After an ectopic pregnancy
Your senior obstetrician will advise you on the most appropriate treatment for you.
Which treatment is the best?
- How many weeks pregnant are you
- Your symptoms, and what the doctor discovers during the examination
- Ultrasound and blood test results
- Your personal opinions and preferences
- Options available at your hospital
Treatment options may include:
- Anticipatory measure (“wait and see” approach)
- The medical treatment
- surgical treatment
- Anticipatory management (“wait and see” approach)
This means waiting and seeing if the ectopic pregnancy will end on by its own. You will be carefully monitored with the frequent blood tests. This option is only suitable if the ectopic pregnancy is in a very early stage.
Call your doctor promptly if you develop any symptoms. You will usually be given a direct contact number for the emergency department or the gynecology department of the maternity hospital if you develop any symptoms.
If expectant management does not work, your doctor will suggest the medical or the surgical treatment options.
The medical treatment
Medical treatment is an injection of a drug called methotrexate. This prevents an ectopic pregnancy from developing. You don’t have to have the fallopian tube removed or part of the tube removed, and you don’t need general anesthesia.
You may need to return to the clinic or ward after a few days. You will be told who to contact if you experience any symptoms.
The main advantage of methotrexate treatment is that you do not have to undergo surgery. It may be your safest option if your BMI is very high or if you had previous surgery on your tummy (tummy).
The disadvantages include that you need to be followed up by your obstetrician for a longer period of time, perhaps three weeks. Also, 15% of the women will need a second injection of the methotrexate. Seven out of every 100 women (7%) will need surgery.
This means an operation under general anesthesia to remove the ectopic pregnancy. This is usually a laparoscopy, which is a type of keyhole surgery. A small incision is made in your abdomen and the fertilized egg is removed. The fallopian tube or part of the fallopian tube is usually removed as well.
The Open surgery (known as a laparotomy) may be needed if there is internal bleeding or in an emergency situation. This is done through a larger incision in your abdomen.
The medical team will send any tissue removed during the procedure to a laboratory for testing. Talk to the maternity hospital about what happens next.
The advantages of surgical treatment are that it treats an ectopic pregnancy more quickly and you may not need to follow up for an extended period of time. However, it does mean surgery. The recovery time from laparoscopic surgery is usually 4 to 6 weeks.
Discuss your treatment with your doctor
After you have been diagnosed with an ectopic pregnancy, unless it is an emergency, your doctor should discuss treatment options with you to allow you to make an informed decision.
Make sure you understand:
- All treatment options available to you
- No risks from a particular treatment
- Effects of a particular treatment on future pregnancies
- Don’t be afraid to ask for more information if there’s something you don’t understand.
Medical treatment protocols
The use of methotrexate to treat ectopic pregnancy was first cited in 1982.4 Several studies have followed this study and shown successful treatment of ectopic pregnancy using alternating doses of methotrexate and leucovorin.5-7 This protocol, known as the multiple dose protocol, was modified from the treatment of cancer placenta; The multiple dose regimen consisted of intramuscular injection of 1 mg/kg methotrexate with rescue factor leucovorin 0.1 mg/kg after 24 hours. Leucovorin is folinic acid, which is the active form of the folic acid.

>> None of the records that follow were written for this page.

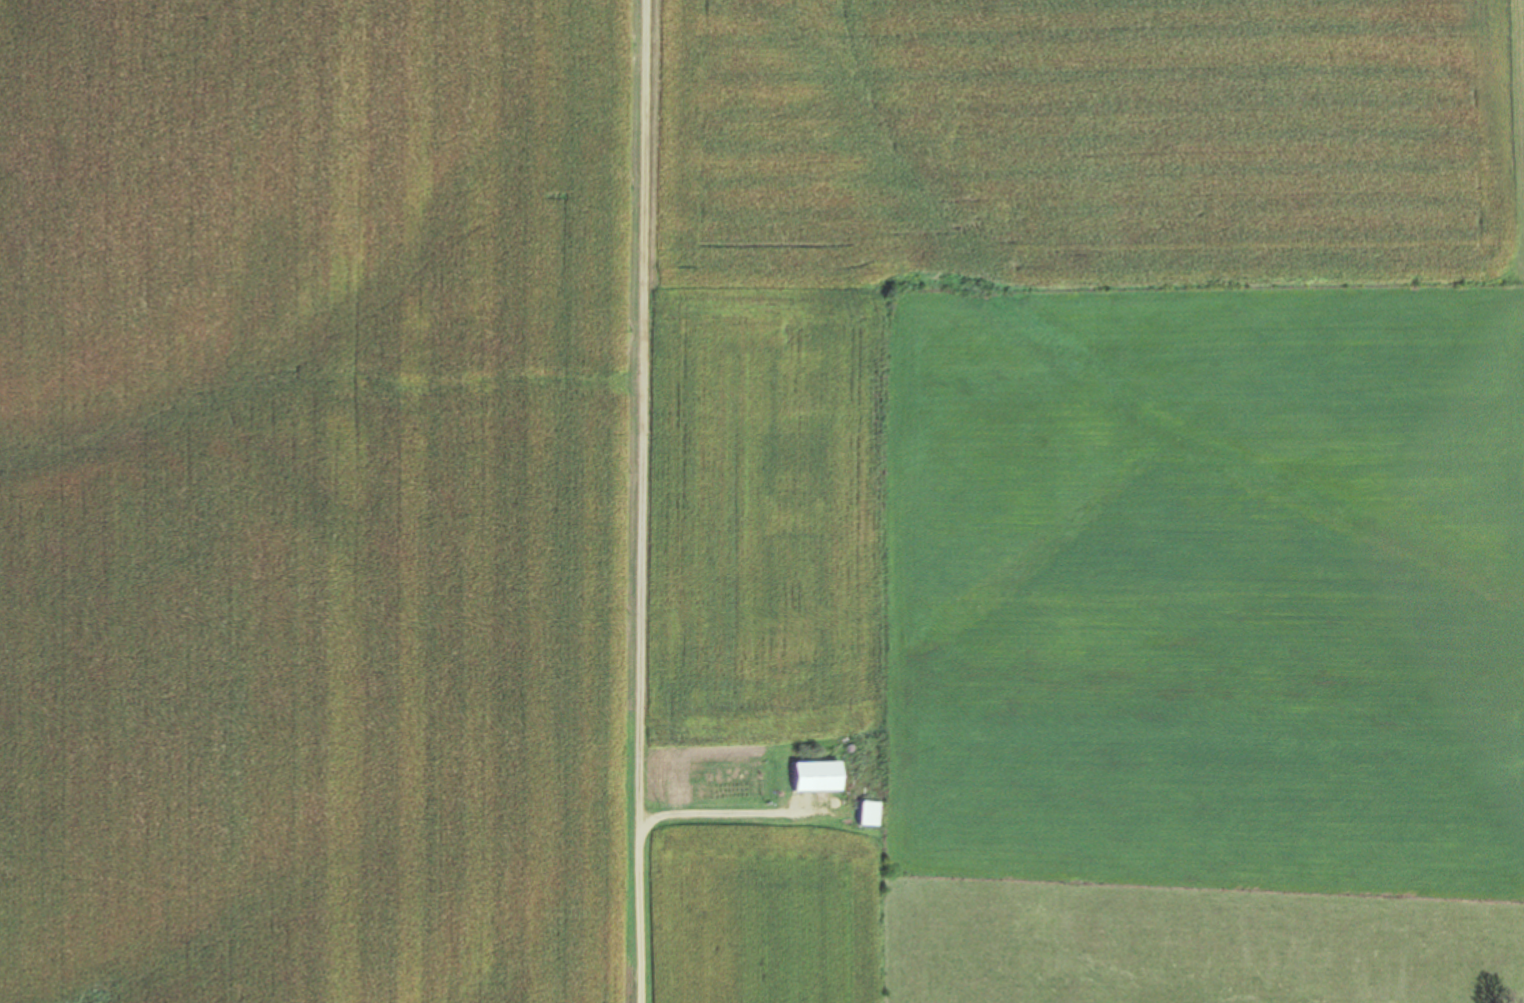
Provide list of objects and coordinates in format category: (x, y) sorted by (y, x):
road: (645, 501)
building: (800, 775)
building: (857, 812)
road: (731, 813)
building: (872, 813)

It is used to protect cells from the effects of methotrexate and reduce its side effects. Continue this regimen on alternating days until the hCG level drops by 15% over two days. Up to 4 doses may be given to one patient, but not all 4 doses must be given. In a study by Stovall et al, 796 of 100 patients were successfully treated and none required more than four doses. The overall success rate for multidose therapy was reported in a meta-analysis by Barnhart et al of 92.7% (241 of 260 patients) with a 95% CI of 89–96%.
In 1991, a single dose protocol was proposed, but this protocol is a misnomer because more than one dose is often needed. Their protocol consisted of 50 mg/m2 of methotrexate given on day 0. Serial HCG values are plotted and compared between days 4 and 7 after treatment.